>> START SUPPLIED DATA

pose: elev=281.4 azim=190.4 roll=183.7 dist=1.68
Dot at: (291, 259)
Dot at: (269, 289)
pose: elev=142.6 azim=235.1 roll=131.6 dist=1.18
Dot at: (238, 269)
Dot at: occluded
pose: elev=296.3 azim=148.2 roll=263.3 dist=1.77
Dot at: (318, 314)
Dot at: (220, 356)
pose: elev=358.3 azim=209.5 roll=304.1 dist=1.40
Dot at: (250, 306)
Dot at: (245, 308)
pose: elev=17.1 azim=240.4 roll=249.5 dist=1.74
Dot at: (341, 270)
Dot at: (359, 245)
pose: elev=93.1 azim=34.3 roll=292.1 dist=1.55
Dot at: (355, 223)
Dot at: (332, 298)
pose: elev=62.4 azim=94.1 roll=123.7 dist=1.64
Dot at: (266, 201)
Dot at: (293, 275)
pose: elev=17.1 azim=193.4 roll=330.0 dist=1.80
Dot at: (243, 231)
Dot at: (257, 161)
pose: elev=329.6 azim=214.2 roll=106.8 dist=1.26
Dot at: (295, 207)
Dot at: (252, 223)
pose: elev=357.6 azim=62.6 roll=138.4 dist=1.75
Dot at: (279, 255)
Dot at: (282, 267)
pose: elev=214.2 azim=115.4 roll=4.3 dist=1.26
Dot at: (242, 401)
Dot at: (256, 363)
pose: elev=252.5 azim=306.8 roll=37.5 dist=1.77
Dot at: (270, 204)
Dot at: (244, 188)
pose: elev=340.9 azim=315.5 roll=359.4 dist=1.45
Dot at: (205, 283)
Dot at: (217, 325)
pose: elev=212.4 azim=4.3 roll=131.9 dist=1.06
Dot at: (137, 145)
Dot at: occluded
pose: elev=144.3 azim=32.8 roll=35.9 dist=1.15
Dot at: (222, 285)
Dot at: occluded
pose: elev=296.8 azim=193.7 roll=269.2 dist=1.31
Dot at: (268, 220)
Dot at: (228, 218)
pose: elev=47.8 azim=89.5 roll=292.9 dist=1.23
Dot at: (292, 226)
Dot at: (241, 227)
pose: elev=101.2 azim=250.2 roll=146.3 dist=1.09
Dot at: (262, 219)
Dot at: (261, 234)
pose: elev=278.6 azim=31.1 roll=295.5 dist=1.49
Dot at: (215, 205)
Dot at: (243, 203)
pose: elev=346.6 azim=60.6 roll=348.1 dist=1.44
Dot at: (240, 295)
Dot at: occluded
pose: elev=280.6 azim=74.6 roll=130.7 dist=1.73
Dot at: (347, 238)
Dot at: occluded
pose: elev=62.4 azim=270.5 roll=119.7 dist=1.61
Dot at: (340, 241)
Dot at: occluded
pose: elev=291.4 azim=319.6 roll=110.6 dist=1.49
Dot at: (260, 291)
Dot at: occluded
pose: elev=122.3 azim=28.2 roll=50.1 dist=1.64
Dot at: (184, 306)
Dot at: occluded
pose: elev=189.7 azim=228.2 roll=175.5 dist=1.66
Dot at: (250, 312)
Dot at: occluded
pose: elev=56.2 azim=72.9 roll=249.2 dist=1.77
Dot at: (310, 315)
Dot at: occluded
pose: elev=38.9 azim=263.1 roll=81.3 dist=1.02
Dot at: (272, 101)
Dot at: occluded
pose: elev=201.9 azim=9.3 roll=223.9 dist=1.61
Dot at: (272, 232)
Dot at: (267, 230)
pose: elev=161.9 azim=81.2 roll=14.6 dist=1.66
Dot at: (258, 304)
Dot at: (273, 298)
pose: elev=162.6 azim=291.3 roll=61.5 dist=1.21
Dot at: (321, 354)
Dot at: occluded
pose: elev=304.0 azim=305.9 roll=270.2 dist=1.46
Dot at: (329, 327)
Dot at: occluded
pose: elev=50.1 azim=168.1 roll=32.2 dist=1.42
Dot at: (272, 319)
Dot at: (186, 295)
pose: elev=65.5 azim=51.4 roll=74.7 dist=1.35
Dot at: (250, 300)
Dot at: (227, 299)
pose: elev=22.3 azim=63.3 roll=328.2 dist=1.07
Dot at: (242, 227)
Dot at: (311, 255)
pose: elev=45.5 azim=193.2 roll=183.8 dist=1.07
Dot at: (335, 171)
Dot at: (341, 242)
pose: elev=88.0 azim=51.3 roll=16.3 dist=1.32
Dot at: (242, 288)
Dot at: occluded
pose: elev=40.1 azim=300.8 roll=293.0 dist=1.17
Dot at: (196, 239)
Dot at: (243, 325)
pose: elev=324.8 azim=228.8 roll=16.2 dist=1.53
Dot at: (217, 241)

>> END SUPPLIED DATA

Please convert the records above into a Markdown table with the columns "Row" and "Line", putting one line in each row and leaving out any blank lines.

| Row | Line |
|---|---|
| 1 | pose: elev=281.4 azim=190.4 roll=183.7 dist=1.68 |
| 2 | Dot at: (291, 259) |
| 3 | Dot at: (269, 289) |
| 4 | pose: elev=142.6 azim=235.1 roll=131.6 dist=1.18 |
| 5 | Dot at: (238, 269) |
| 6 | Dot at: occluded |
| 7 | pose: elev=296.3 azim=148.2 roll=263.3 dist=1.77 |
| 8 | Dot at: (318, 314) |
| 9 | Dot at: (220, 356) |
| 10 | pose: elev=358.3 azim=209.5 roll=304.1 dist=1.40 |
| 11 | Dot at: (250, 306) |
| 12 | Dot at: (245, 308) |
| 13 | pose: elev=17.1 azim=240.4 roll=249.5 dist=1.74 |
| 14 | Dot at: (341, 270) |
| 15 | Dot at: (359, 245) |
| 16 | pose: elev=93.1 azim=34.3 roll=292.1 dist=1.55 |
| 17 | Dot at: (355, 223) |
| 18 | Dot at: (332, 298) |
| 19 | pose: elev=62.4 azim=94.1 roll=123.7 dist=1.64 |
| 20 | Dot at: (266, 201) |
| 21 | Dot at: (293, 275) |
| 22 | pose: elev=17.1 azim=193.4 roll=330.0 dist=1.80 |
| 23 | Dot at: (243, 231) |
| 24 | Dot at: (257, 161) |
| 25 | pose: elev=329.6 azim=214.2 roll=106.8 dist=1.26 |
| 26 | Dot at: (295, 207) |
| 27 | Dot at: (252, 223) |
| 28 | pose: elev=357.6 azim=62.6 roll=138.4 dist=1.75 |
| 29 | Dot at: (279, 255) |
| 30 | Dot at: (282, 267) |
| 31 | pose: elev=214.2 azim=115.4 roll=4.3 dist=1.26 |
| 32 | Dot at: (242, 401) |
| 33 | Dot at: (256, 363) |
| 34 | pose: elev=252.5 azim=306.8 roll=37.5 dist=1.77 |
| 35 | Dot at: (270, 204) |
| 36 | Dot at: (244, 188) |
| 37 | pose: elev=340.9 azim=315.5 roll=359.4 dist=1.45 |
| 38 | Dot at: (205, 283) |
| 39 | Dot at: (217, 325) |
| 40 | pose: elev=212.4 azim=4.3 roll=131.9 dist=1.06 |
| 41 | Dot at: (137, 145) |
| 42 | Dot at: occluded |
| 43 | pose: elev=144.3 azim=32.8 roll=35.9 dist=1.15 |
| 44 | Dot at: (222, 285) |
| 45 | Dot at: occluded |
| 46 | pose: elev=296.8 azim=193.7 roll=269.2 dist=1.31 |
| 47 | Dot at: (268, 220) |
| 48 | Dot at: (228, 218) |
| 49 | pose: elev=47.8 azim=89.5 roll=292.9 dist=1.23 |
| 50 | Dot at: (292, 226) |
| 51 | Dot at: (241, 227) |
| 52 | pose: elev=101.2 azim=250.2 roll=146.3 dist=1.09 |
| 53 | Dot at: (262, 219) |
| 54 | Dot at: (261, 234) |
| 55 | pose: elev=278.6 azim=31.1 roll=295.5 dist=1.49 |
| 56 | Dot at: (215, 205) |
| 57 | Dot at: (243, 203) |
| 58 | pose: elev=346.6 azim=60.6 roll=348.1 dist=1.44 |
| 59 | Dot at: (240, 295) |
| 60 | Dot at: occluded |
| 61 | pose: elev=280.6 azim=74.6 roll=130.7 dist=1.73 |
| 62 | Dot at: (347, 238) |
| 63 | Dot at: occluded |
| 64 | pose: elev=62.4 azim=270.5 roll=119.7 dist=1.61 |
| 65 | Dot at: (340, 241) |
| 66 | Dot at: occluded |
| 67 | pose: elev=291.4 azim=319.6 roll=110.6 dist=1.49 |
| 68 | Dot at: (260, 291) |
| 69 | Dot at: occluded |
| 70 | pose: elev=122.3 azim=28.2 roll=50.1 dist=1.64 |
| 71 | Dot at: (184, 306) |
| 72 | Dot at: occluded |
| 73 | pose: elev=189.7 azim=228.2 roll=175.5 dist=1.66 |
| 74 | Dot at: (250, 312) |
| 75 | Dot at: occluded |
| 76 | pose: elev=56.2 azim=72.9 roll=249.2 dist=1.77 |
| 77 | Dot at: (310, 315) |
| 78 | Dot at: occluded |
| 79 | pose: elev=38.9 azim=263.1 roll=81.3 dist=1.02 |
| 80 | Dot at: (272, 101) |
| 81 | Dot at: occluded |
| 82 | pose: elev=201.9 azim=9.3 roll=223.9 dist=1.61 |
| 83 | Dot at: (272, 232) |
| 84 | Dot at: (267, 230) |
| 85 | pose: elev=161.9 azim=81.2 roll=14.6 dist=1.66 |
| 86 | Dot at: (258, 304) |
| 87 | Dot at: (273, 298) |
| 88 | pose: elev=162.6 azim=291.3 roll=61.5 dist=1.21 |
| 89 | Dot at: (321, 354) |
| 90 | Dot at: occluded |
| 91 | pose: elev=304.0 azim=305.9 roll=270.2 dist=1.46 |
| 92 | Dot at: (329, 327) |
| 93 | Dot at: occluded |
| 94 | pose: elev=50.1 azim=168.1 roll=32.2 dist=1.42 |
| 95 | Dot at: (272, 319) |
| 96 | Dot at: (186, 295) |
| 97 | pose: elev=65.5 azim=51.4 roll=74.7 dist=1.35 |
| 98 | Dot at: (250, 300) |
| 99 | Dot at: (227, 299) |
| 100 | pose: elev=22.3 azim=63.3 roll=328.2 dist=1.07 |
| 101 | Dot at: (242, 227) |
| 102 | Dot at: (311, 255) |
| 103 | pose: elev=45.5 azim=193.2 roll=183.8 dist=1.07 |
| 104 | Dot at: (335, 171) |
| 105 | Dot at: (341, 242) |
| 106 | pose: elev=88.0 azim=51.3 roll=16.3 dist=1.32 |
| 107 | Dot at: (242, 288) |
| 108 | Dot at: occluded |
| 109 | pose: elev=40.1 azim=300.8 roll=293.0 dist=1.17 |
| 110 | Dot at: (196, 239) |
| 111 | Dot at: (243, 325) |
| 112 | pose: elev=324.8 azim=228.8 roll=16.2 dist=1.53 |
| 113 | Dot at: (217, 241) |